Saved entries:
--

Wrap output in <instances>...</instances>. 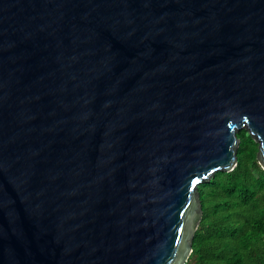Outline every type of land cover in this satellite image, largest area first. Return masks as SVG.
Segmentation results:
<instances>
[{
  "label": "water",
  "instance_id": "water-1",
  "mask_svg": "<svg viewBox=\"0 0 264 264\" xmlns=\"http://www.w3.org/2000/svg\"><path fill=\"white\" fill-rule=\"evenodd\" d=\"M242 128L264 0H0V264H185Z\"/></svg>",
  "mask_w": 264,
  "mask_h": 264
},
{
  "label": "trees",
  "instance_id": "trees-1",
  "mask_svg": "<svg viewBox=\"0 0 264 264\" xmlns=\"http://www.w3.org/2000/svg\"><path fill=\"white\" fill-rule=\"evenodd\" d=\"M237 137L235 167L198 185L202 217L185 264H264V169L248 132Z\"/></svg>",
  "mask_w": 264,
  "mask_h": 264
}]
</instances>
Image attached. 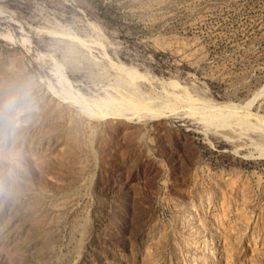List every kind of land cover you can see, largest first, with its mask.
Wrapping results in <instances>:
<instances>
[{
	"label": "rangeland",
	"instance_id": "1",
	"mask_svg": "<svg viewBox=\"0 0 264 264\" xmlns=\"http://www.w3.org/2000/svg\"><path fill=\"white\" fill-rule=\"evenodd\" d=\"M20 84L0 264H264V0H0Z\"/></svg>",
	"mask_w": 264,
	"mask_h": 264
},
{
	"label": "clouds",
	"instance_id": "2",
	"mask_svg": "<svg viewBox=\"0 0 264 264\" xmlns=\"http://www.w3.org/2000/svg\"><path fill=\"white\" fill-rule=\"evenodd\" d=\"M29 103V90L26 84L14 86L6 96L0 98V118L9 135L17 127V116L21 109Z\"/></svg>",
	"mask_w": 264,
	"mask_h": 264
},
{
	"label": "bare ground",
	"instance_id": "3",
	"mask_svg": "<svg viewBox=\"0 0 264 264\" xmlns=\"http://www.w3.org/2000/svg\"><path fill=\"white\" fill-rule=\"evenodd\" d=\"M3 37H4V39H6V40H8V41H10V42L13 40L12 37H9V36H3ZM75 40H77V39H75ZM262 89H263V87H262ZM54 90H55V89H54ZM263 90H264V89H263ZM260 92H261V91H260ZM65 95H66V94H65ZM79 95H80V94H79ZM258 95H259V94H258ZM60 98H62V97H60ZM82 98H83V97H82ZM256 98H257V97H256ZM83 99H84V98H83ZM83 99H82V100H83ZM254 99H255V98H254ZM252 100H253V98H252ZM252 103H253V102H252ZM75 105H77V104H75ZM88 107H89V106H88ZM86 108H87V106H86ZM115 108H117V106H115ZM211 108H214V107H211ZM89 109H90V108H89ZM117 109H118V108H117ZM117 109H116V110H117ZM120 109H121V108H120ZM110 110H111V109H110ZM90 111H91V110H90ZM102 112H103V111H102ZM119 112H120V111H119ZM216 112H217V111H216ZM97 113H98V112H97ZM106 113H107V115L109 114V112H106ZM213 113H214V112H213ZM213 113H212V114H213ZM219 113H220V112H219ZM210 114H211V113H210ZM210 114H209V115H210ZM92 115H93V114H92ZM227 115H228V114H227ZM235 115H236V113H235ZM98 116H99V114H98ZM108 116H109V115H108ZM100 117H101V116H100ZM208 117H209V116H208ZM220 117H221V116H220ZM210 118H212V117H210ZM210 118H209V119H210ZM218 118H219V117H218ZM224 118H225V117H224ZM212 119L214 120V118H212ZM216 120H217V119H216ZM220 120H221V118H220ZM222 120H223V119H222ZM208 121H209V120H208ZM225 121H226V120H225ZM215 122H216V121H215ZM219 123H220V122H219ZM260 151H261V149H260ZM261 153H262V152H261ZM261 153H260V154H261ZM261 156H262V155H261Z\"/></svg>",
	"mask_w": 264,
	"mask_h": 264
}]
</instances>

--

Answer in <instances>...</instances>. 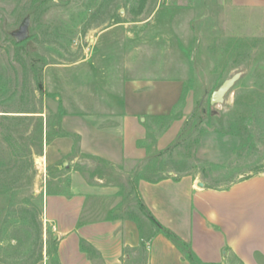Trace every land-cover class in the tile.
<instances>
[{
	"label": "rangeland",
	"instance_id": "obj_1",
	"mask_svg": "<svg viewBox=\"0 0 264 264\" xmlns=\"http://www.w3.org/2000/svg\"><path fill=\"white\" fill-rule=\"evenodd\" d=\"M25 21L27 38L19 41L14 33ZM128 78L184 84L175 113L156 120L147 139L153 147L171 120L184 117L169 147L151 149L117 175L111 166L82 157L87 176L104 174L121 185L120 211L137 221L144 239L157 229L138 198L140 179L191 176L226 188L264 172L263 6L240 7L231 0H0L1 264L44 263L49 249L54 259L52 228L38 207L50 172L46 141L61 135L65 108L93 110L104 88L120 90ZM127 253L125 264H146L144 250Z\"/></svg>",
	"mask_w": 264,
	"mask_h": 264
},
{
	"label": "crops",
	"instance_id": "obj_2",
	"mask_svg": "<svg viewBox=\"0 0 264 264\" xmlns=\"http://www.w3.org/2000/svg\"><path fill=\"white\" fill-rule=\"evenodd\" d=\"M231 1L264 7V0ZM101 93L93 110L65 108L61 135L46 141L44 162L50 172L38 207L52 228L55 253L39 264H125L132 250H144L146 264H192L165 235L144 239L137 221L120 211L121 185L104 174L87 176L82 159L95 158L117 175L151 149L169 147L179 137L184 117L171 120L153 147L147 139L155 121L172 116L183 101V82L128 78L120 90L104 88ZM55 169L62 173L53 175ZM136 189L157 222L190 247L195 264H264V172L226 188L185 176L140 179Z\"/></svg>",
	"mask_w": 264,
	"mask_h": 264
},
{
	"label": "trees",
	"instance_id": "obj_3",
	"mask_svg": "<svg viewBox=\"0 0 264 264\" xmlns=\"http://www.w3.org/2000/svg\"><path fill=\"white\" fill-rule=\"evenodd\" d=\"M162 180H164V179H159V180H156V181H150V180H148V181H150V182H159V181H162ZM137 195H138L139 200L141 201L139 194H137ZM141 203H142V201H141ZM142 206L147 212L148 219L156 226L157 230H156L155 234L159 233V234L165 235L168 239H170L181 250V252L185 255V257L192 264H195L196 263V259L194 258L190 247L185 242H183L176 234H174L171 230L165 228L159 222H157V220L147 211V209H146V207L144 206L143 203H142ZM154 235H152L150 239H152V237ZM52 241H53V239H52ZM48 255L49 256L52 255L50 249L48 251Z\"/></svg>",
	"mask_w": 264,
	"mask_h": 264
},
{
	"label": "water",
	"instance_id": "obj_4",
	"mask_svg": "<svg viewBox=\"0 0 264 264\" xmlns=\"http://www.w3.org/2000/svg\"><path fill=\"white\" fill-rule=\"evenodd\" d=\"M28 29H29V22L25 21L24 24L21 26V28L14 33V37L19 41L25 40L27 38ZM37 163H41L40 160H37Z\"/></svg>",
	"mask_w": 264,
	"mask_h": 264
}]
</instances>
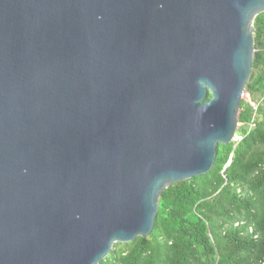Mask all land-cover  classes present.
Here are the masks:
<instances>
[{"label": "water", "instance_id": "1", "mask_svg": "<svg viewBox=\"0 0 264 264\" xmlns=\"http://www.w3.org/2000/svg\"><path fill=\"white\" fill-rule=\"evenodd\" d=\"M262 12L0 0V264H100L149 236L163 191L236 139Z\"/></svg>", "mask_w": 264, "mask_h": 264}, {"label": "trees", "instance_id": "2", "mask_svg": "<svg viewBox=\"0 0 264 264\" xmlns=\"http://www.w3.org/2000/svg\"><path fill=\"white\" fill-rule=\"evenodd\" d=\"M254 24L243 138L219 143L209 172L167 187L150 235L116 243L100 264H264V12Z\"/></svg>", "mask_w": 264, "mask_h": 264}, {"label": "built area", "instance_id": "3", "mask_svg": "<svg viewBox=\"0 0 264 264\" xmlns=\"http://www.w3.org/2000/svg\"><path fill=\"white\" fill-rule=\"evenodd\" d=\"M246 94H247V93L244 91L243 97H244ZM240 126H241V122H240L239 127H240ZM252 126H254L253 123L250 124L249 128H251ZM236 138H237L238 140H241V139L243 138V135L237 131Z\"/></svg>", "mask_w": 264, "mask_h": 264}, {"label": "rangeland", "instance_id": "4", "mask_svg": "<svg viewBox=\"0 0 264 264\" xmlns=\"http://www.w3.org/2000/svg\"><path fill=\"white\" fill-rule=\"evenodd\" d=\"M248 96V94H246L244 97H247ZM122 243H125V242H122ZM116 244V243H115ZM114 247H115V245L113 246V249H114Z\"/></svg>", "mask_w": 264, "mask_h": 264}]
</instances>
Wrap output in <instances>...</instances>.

--

## The problem
Gather every line of the records that contains the string "results", matching its case exactly.

## Solution for this problem
Segmentation results:
Wrapping results in <instances>:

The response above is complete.